[Collected data entries]
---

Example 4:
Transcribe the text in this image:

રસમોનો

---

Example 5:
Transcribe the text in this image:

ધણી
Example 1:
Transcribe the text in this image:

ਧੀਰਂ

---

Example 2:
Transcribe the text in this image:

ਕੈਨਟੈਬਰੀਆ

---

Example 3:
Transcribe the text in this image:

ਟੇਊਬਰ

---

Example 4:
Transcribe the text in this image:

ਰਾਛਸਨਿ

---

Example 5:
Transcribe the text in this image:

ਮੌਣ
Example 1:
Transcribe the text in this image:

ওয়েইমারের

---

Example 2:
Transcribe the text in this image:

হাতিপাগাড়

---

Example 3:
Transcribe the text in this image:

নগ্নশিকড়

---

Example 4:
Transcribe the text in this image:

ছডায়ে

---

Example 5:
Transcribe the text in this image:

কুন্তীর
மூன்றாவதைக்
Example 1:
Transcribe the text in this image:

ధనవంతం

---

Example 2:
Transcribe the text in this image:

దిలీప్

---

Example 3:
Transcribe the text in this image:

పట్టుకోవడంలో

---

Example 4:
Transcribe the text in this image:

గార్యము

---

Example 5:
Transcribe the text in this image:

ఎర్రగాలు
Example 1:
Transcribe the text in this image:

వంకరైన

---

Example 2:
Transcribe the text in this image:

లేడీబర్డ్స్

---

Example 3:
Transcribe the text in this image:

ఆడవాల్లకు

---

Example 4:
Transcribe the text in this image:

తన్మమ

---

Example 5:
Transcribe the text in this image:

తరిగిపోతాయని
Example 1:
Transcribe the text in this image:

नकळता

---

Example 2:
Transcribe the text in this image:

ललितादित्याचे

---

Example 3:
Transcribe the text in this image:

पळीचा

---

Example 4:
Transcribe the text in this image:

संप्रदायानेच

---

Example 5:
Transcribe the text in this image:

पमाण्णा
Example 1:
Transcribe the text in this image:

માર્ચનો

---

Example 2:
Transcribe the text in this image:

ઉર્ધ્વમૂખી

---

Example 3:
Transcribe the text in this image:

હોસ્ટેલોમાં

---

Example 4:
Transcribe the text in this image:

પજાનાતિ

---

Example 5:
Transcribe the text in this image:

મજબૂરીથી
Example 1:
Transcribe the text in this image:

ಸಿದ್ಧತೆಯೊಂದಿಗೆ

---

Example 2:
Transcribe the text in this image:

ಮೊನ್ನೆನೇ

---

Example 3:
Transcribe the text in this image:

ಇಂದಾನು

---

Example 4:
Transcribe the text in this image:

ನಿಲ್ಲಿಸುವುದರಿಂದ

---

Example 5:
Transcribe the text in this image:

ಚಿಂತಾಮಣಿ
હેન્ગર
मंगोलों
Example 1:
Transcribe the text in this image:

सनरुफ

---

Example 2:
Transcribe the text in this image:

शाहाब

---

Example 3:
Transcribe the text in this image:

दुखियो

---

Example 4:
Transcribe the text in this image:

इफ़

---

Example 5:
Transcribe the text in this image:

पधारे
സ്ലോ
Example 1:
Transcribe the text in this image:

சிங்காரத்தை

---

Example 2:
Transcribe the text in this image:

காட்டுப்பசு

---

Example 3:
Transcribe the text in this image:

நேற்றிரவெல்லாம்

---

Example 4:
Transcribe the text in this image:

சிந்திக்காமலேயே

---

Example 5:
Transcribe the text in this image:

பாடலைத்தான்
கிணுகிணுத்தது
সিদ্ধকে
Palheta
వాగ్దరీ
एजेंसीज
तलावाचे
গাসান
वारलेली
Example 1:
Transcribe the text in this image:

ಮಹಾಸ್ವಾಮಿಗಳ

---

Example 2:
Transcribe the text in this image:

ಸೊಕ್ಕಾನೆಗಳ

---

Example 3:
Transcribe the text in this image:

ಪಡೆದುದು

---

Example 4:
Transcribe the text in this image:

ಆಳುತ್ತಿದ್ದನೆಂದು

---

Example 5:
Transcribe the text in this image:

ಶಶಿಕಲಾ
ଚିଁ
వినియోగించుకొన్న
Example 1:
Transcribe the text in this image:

- **HOW TO COMPLETE THIS TASK**: Output an identical copy of every record above.

- **YOUR RESPONSE**:
---

Example 4:
Transcribe the text in this image:

રસમોનો

---

Example 5:
Transcribe the text in this image:

ધણી
Example 1:
Transcribe the text in this image:

ਧੀਰਂ

---

Example 2:
Transcribe the text in this image:

ਕੈਨਟੈਬਰੀਆ

---

Example 3:
Transcribe the text in this image:

ਟੇਊਬਰ

---

Example 4:
Transcribe the text in this image:

ਰਾਛਸਨਿ

---

Example 5:
Transcribe the text in this image:

ਮੌਣ
Example 1:
Transcribe the text in this image:

ওয়েইমারের

---

Example 2:
Transcribe the text in this image:

হাতিপাগাড়

---

Example 3:
Transcribe the text in this image:

নগ্নশিকড়

---

Example 4:
Transcribe the text in this image:

ছডায়ে

---

Example 5:
Transcribe the text in this image:

কুন্তীর
மூன்றாவதைக்
Example 1:
Transcribe the text in this image:

ధనవంతం

---

Example 2:
Transcribe the text in this image:

దిలీప్

---

Example 3:
Transcribe the text in this image:

పట్టుకోవడంలో

---

Example 4:
Transcribe the text in this image:

గార్యము

---

Example 5:
Transcribe the text in this image:

ఎర్రగాలు
Example 1:
Transcribe the text in this image:

వంకరైన

---

Example 2:
Transcribe the text in this image:

లేడీబర్డ్స్

---

Example 3:
Transcribe the text in this image:

ఆడవాల్లకు

---

Example 4:
Transcribe the text in this image:

తన్మమ

---

Example 5:
Transcribe the text in this image:

తరిగిపోతాయని
Example 1:
Transcribe the text in this image:

नकळता

---

Example 2:
Transcribe the text in this image:

ललितादित्याचे

---

Example 3:
Transcribe the text in this image:

पळीचा

---

Example 4:
Transcribe the text in this image:

संप्रदायानेच

---

Example 5:
Transcribe the text in this image:

पमाण्णा
Example 1:
Transcribe the text in this image:

માર્ચનો

---

Example 2:
Transcribe the text in this image:

ઉર્ધ્વમૂખી

---

Example 3:
Transcribe the text in this image:

હોસ્ટેલોમાં

---

Example 4:
Transcribe the text in this image:

પજાનાતિ

---

Example 5:
Transcribe the text in this image:

મજબૂરીથી
Example 1:
Transcribe the text in this image:

ಸಿದ್ಧತೆಯೊಂದಿಗೆ

---

Example 2:
Transcribe the text in this image:

ಮೊನ್ನೆನೇ

---

Example 3:
Transcribe the text in this image:

ಇಂದಾನು

---

Example 4:
Transcribe the text in this image:

ನಿಲ್ಲಿಸುವುದರಿಂದ

---

Example 5:
Transcribe the text in this image:

ಚಿಂತಾಮಣಿ
હેન્ગર
मंगोलों
Example 1:
Transcribe the text in this image:

सनरुफ

---

Example 2:
Transcribe the text in this image:

शाहाब

---

Example 3:
Transcribe the text in this image:

दुखियो

---

Example 4:
Transcribe the text in this image:

इफ़

---

Example 5:
Transcribe the text in this image:

पधारे
സ്ലോ
Example 1:
Transcribe the text in this image:

சிங்காரத்தை

---

Example 2:
Transcribe the text in this image:

காட்டுப்பசு

---

Example 3:
Transcribe the text in this image:

நேற்றிரவெல்லாம்

---

Example 4:
Transcribe the text in this image:

சிந்திக்காமலேயே

---

Example 5:
Transcribe the text in this image:

பாடலைத்தான்
கிணுகிணுத்தது
সিদ্ধকে
Palheta
వాగ్దరీ
एजेंसीज
तलावाचे
গাসান
वारलेली
Example 1:
Transcribe the text in this image:

ಮಹಾಸ್ವಾಮಿಗಳ

---

Example 2:
Transcribe the text in this image:

ಸೊಕ್ಕಾನೆಗಳ

---

Example 3:
Transcribe the text in this image:

ಪಡೆದುದು

---

Example 4:
Transcribe the text in this image:

ಆಳುತ್ತಿದ್ದನೆಂದು

---

Example 5:
Transcribe the text in this image:

ಶಶಿಕಲಾ
ଚିଁ
వినియోగించుకొన్న
Example 1:
Transcribe the text in this image:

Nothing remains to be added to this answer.